Assigned task -
When you reach the line with "or ULL suffixes" in the data below, begin printing lines exactly, and stop once the line with "Macros mean that" has been printed.
☆ ☆ ☆ ☆
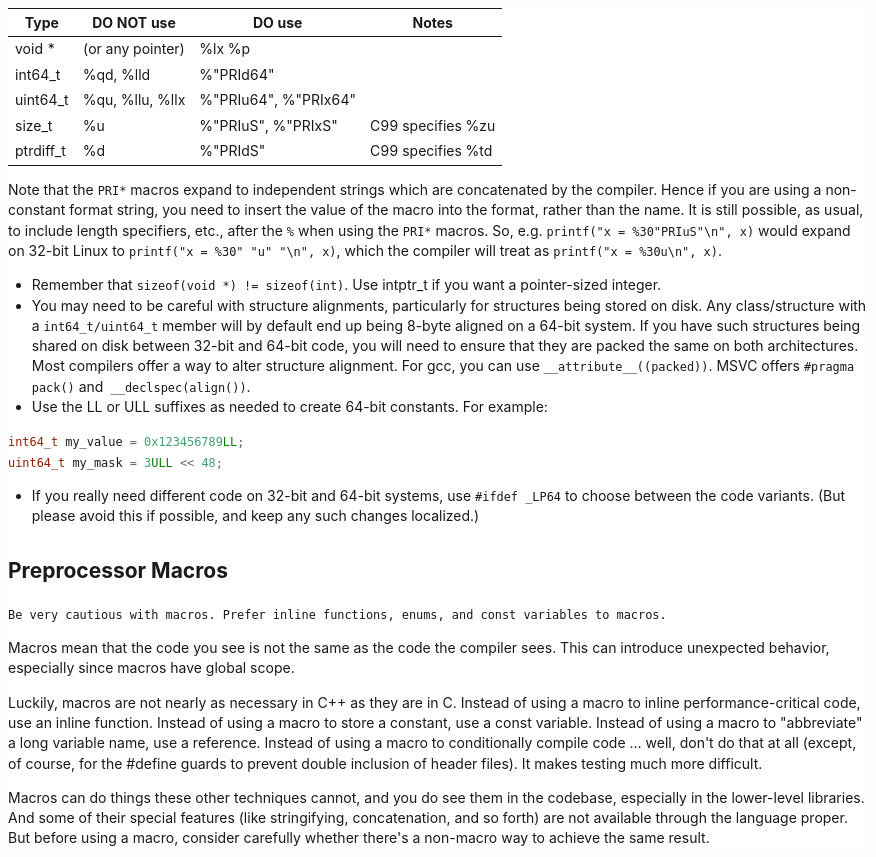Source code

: |    Type 	 |     DO NOT use   |	    DO use           |      Notes        |
| ---------- | ---------------  | -------------------- | ----------------- |
| void *     | (or any pointer) | %lx	%p               |                   |
| int64_t	   | %qd, %lld        | %"PRId64"	           |                   |
| uint64_t	 | %qu, %llu, %llx  | %"PRIu64", %"PRIx64" |                   |
| size_t     | %u               | %"PRIuS", %"PRIxS"   | C99 specifies %zu |
| ptrdiff_t  | %d               | %"PRIdS"             | C99 specifies %td |


Note that the `PRI*` macros expand to independent strings which are concatenated by the compiler. Hence if you are using a non-constant format string, you need to insert the value of the macro into the format, rather than the name. It is still possible, as usual, to include length specifiers, etc., after the `%` when using the `PRI*` macros. So, e.g. `printf("x = %30"PRIuS"\n", x)` would expand on 32-bit Linux to `printf("x = %30" "u" "\n", x)`, which the compiler will treat as `printf("x = %30u\n", x)`.

* Remember that `sizeof(void *) != sizeof(int)`. Use intptr_t if you want a pointer-sized integer.
* You may need to be careful with structure alignments, particularly for structures being stored on disk. Any class/structure with a `int64_t/uint64_t` member will by default end up being 8-byte aligned on a 64-bit system. If you have such structures being shared on disk between 32-bit and 64-bit code, you will need to ensure that they are packed the same on both architectures. Most compilers offer a way to alter structure alignment. For gcc, you can use `__attribute__((packed))`. MSVC offers `#pragma pack()` and` __declspec(align())`.
* Use the LL or ULL suffixes as needed to create 64-bit constants. For example:

```cpp
int64_t my_value = 0x123456789LL;
uint64_t my_mask = 3ULL << 48;
```

* If you really need different code on 32-bit and 64-bit systems, use `#ifdef _LP64` to choose between the code variants. (But please avoid this if possible, and keep any such changes localized.)


## Preprocessor Macros

	Be very cautious with macros. Prefer inline functions, enums, and const variables to macros.

Macros mean that the code you see is not the same as the code the compiler sees. This can introduce unexpected behavior, especially since macros have global scope.

Luckily, macros are not nearly as necessary in C++ as they are in C. Instead of using a macro to inline performance-critical code, use an inline function. Instead of using a macro to store a constant, use a const variable. Instead of using a macro to "abbreviate" a long variable name, use a reference. Instead of using a macro to conditionally compile code ... well, don't do that at all (except, of course, for the #define guards to prevent double inclusion of header files). It makes testing much more difficult.

Macros can do things these other techniques cannot, and you do see them in the codebase, especially in the lower-level libraries. And some of their special features (like stringifying, concatenation, and so forth) are not available through the language proper. But before using a macro, consider carefully whether there's a non-macro way to achieve the same result.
☆ ☆ ☆ ☆
Solution to this problem -
* Use the LL or ULL suffixes as needed to create 64-bit constants. For example:

```cpp
int64_t my_value = 0x123456789LL;
uint64_t my_mask = 3ULL << 48;
```

* If you really need different code on 32-bit and 64-bit systems, use `#ifdef _LP64` to choose between the code variants. (But please avoid this if possible, and keep any such changes localized.)


## Preprocessor Macros

	Be very cautious with macros. Prefer inline functions, enums, and const variables to macros.

Macros mean that the code you see is not the same as the code the compiler sees. This can introduce unexpected behavior, especially since macros have global scope.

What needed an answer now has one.